Essa cultura já está amadurecendo nas empresas que valorizam a inclusão nos seus propósitos. Mais que abrir vagas e criar grupos de afinidade para manter o tema vivo nas empresas, é preciso aumentar as oportunidades para fazer as pessoas com deficiência chegarem aos cargos de liderança. Por que elas ainda não estão lá?
Colocar essa trilha da inclusão numa linha do tempo nos traz a percepção de quantas processos e fases amadurecemos. O que antes era apenas uma imposição de lei — a Lei de Cotas — também se tornou a porta de entrada para avançar em processos seletivos mais inclusivos, diálogos sobre inclusão com equipes e gestão, sensibilização das diretorias para foco no tema, até mesmo unir forças com ONGs e Institutos especializados em formação profissional para aprimorar a qualificação e aumentar as oportunidades das pessoas com deficiência.
Ainda com tantos novos processos, a inclusão de pessoas com deficiência sempre estaciona no mesmo lugar. A continuidade de carreira. Para avançar mais nesse tema, é preciso atuar na atitude mais transformadora contra o capacitismo: a convivência. Conviver com pessoas com deficiência é a melhor forma de conhecê-las para incluí-las de forma natural.

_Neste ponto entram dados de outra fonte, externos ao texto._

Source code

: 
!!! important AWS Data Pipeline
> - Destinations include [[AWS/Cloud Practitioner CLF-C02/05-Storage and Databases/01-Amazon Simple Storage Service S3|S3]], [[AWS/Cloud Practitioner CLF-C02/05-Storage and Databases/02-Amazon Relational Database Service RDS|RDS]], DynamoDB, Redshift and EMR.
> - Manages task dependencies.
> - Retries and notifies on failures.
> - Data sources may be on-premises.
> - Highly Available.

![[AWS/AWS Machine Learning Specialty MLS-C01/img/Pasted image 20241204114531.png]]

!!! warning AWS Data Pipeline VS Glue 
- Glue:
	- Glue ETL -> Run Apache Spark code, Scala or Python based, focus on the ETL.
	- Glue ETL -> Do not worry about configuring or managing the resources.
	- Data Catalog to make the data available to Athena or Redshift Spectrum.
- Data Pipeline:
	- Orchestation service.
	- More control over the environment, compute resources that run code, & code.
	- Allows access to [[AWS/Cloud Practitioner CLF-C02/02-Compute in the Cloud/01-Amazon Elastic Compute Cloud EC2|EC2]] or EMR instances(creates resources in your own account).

Subestimar uma pessoa por sua deficiência é tão capacitista quanto superestimá-la. As pessoas com deficiência não têm superpoderes só porque trabalham. O que as pessoas com deficiência precisam é ser encarados com naturalidade, considerando as suas limitações.
A prática do capacitismo atinge a pessoa com deficiência de diferentes maneiras, como o acesso ao meio físico e a criação de barreiras para que exerçam atividades independentes e barreiras socioemocionais, quando são tratadas como incapazes, dependentes, sem vontade ou capacidade para tomar decisões.
Temos que assumir que somos capacitistas em desconstrução e a melhor forma de fazer isso é buscar informação, ler bons livros sobre o tema, seguir nas redes sociais as pessoas com deficiência que trazem informação de qualidade, contribuem para essa construção e devem ser compartilhadas.
Precisamos promover mais esse “letramento” de inclusão por meio do aumento da convivência. É assim que os gestores e as equipes vão compreender que a deficiência não tem relação alguma com a eficiência de uma pessoa. Daí para frente, ficará mais fácil cancelar os vieses do capacitista que impedem os talentos de avançar em suas carreiras, com a sensação de pertencimento e acolhimento.
Ainda há muito a ser feito para aumentar a inclusão. As iniciativas precisam contemplar a cultura de inclusão lá na ponta, desde a escola. Pois assim, os esforços que realizam hoje para aplacar os efeitos do capacitismo nas empresas seriam melhores empregados.
Não basta ser anticapacitista. É preciso ser atuante dentro e fora da empresa no desbloqueio do potencial de profissionais que podem e devem ser protagonistas de suas próprias carreiras, de seus talentos, para que possam consumir, movimentar a economia do país e buscar a dignidade, o reconhecimento e o direito de se desenvolverem como pessoas e como cidadãos.
*Carolina Ignarra é CEO e fundadora da Talento Incluir, consultoria que já incluiu mais de 8 mil profissionais com deficiência no mercado de trabalho. É influencer do LinkedIn e está entre as 20 mulheres mais poderosas do Brasil da revista Forbes em 2020. Em 2018, foi eleita a melhor profissional de Diversidade do Brasil, segundo a revista Veja, da editora Abril.